Give back, without changes, the lines of the listing that open with its first line and close with the line containing "Esto resulta especialmente".
┌──
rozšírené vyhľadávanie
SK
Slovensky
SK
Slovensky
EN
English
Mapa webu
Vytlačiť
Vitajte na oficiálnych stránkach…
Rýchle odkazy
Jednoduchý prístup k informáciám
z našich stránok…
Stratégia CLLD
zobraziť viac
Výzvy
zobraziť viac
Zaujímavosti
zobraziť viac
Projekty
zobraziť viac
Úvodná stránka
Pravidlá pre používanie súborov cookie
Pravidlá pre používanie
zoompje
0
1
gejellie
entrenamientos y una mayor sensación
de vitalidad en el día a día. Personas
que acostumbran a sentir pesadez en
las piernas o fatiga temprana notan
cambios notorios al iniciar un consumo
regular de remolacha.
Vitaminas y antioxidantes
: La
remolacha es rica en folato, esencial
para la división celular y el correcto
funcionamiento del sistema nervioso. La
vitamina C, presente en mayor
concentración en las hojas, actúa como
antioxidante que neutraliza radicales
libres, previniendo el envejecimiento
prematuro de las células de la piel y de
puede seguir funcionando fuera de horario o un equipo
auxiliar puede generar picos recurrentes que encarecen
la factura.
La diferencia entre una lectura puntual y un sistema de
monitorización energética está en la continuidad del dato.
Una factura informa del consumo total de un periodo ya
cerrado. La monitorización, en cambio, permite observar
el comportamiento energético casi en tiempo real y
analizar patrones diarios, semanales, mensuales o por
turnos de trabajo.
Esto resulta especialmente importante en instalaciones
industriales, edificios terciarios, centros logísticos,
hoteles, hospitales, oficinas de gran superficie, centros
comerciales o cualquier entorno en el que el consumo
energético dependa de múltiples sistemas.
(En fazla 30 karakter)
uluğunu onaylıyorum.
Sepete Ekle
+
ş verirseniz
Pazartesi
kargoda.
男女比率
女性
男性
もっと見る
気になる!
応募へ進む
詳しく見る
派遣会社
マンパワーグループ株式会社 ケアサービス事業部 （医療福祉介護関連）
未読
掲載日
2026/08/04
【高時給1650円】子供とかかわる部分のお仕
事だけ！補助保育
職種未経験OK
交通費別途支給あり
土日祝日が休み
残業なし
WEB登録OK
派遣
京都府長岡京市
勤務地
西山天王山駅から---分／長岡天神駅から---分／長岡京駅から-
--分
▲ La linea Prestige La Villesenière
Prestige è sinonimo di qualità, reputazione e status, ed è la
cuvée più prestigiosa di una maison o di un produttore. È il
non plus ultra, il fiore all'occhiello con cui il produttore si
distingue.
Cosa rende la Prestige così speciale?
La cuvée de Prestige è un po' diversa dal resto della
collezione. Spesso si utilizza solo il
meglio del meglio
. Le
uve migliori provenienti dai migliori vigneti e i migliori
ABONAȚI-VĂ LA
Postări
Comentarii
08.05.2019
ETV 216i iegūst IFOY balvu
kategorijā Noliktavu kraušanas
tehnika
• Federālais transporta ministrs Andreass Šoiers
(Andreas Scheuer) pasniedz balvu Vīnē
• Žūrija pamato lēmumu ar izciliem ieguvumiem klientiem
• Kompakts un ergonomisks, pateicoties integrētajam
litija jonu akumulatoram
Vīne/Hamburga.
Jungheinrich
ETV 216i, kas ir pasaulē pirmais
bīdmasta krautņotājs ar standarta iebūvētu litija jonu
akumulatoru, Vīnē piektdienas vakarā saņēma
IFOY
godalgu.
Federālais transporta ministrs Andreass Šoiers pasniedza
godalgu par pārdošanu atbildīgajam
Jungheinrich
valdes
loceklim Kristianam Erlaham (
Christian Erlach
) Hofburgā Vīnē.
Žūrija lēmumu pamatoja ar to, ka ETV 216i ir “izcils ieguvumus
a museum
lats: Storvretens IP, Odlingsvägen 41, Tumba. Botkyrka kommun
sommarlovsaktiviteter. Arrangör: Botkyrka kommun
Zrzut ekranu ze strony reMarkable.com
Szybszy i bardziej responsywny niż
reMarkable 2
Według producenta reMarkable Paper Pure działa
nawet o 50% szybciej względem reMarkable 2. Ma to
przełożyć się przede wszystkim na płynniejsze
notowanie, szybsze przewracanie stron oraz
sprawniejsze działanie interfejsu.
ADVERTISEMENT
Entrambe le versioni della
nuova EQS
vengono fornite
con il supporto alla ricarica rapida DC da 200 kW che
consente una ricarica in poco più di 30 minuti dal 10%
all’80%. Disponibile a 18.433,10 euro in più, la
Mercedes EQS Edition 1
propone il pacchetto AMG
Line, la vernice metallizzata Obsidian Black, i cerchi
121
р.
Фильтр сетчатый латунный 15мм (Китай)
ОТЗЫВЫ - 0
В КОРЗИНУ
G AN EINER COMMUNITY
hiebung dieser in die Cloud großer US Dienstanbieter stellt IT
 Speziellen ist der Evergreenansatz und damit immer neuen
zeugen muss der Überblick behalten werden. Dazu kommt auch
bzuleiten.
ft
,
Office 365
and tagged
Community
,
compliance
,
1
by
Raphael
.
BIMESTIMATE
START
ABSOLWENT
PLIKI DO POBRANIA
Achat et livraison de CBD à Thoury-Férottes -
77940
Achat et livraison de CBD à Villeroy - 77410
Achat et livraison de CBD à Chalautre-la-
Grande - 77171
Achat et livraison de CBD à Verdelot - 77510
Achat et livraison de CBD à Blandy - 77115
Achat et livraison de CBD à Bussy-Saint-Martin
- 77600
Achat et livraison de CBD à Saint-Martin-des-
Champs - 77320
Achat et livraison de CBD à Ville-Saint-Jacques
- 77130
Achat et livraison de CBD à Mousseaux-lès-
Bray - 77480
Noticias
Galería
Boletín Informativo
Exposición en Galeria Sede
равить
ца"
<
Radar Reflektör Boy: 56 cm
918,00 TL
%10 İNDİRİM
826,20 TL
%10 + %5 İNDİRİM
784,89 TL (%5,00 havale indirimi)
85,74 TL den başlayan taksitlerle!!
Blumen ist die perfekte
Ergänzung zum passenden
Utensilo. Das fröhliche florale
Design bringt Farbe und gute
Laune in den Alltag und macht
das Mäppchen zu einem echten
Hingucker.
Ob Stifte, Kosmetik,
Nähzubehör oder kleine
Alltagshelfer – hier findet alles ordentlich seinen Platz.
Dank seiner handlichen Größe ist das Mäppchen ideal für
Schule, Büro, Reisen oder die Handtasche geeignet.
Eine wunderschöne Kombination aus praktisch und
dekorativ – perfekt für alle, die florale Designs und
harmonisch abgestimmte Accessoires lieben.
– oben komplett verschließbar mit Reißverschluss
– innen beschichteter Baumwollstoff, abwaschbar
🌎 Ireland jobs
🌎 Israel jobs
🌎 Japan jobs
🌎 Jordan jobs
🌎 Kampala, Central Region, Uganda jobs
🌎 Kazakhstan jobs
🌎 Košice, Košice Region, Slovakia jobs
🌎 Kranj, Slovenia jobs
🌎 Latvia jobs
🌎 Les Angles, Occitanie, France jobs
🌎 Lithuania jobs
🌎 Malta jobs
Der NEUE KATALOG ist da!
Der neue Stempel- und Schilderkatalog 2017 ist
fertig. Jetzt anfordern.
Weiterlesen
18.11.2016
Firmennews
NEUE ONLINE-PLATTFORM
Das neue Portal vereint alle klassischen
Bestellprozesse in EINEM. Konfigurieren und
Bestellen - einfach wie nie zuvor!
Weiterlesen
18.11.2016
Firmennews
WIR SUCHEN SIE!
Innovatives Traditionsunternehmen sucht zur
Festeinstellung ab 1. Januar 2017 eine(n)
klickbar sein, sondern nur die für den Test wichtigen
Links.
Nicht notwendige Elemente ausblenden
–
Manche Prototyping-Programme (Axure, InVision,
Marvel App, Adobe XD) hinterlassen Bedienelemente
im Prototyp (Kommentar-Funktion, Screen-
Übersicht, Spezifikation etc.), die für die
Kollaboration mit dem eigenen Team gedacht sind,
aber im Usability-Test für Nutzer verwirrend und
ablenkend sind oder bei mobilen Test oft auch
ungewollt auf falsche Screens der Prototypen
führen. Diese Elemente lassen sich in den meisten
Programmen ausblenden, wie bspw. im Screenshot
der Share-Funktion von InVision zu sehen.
└──
Response area:
rozšírené vyhľadávanie
SK
Slovensky
SK
Slovensky
EN
English
Mapa webu
Vytlačiť
Vitajte na oficiálnych stránkach…
Rýchle odkazy
Jednoduchý prístup k informáciám
z našich stránok…
Stratégia CLLD
zobraziť viac
Výzvy
zobraziť viac
Zaujímavosti
zobraziť viac
Projekty
zobraziť viac
Úvodná stránka
Pravidlá pre používanie súborov cookie
Pravidlá pre používanie
zoompje
0
1
gejellie
entrenamientos y una mayor sensación
de vitalidad en el día a día. Personas
que acostumbran a sentir pesadez en
las piernas o fatiga temprana notan
cambios notorios al iniciar un consumo
regular de remolacha.
Vitaminas y antioxidantes
: La
remolacha es rica en folato, esencial
para la división celular y el correcto
funcionamiento del sistema nervioso. La
vitamina C, presente en mayor
concentración en las hojas, actúa como
antioxidante que neutraliza radicales
libres, previniendo el envejecimiento
prematuro de las células de la piel y de
puede seguir funcionando fuera de horario o un equipo
auxiliar puede generar picos recurrentes que encarecen
la factura.
La diferencia entre una lectura puntual y un sistema de
monitorización energética está en la continuidad del dato.
Una factura informa del consumo total de un periodo ya
cerrado. La monitorización, en cambio, permite observar
el comportamiento energético casi en tiempo real y
analizar patrones diarios, semanales, mensuales o por
turnos de trabajo.
Esto resulta especialmente importante en instalaciones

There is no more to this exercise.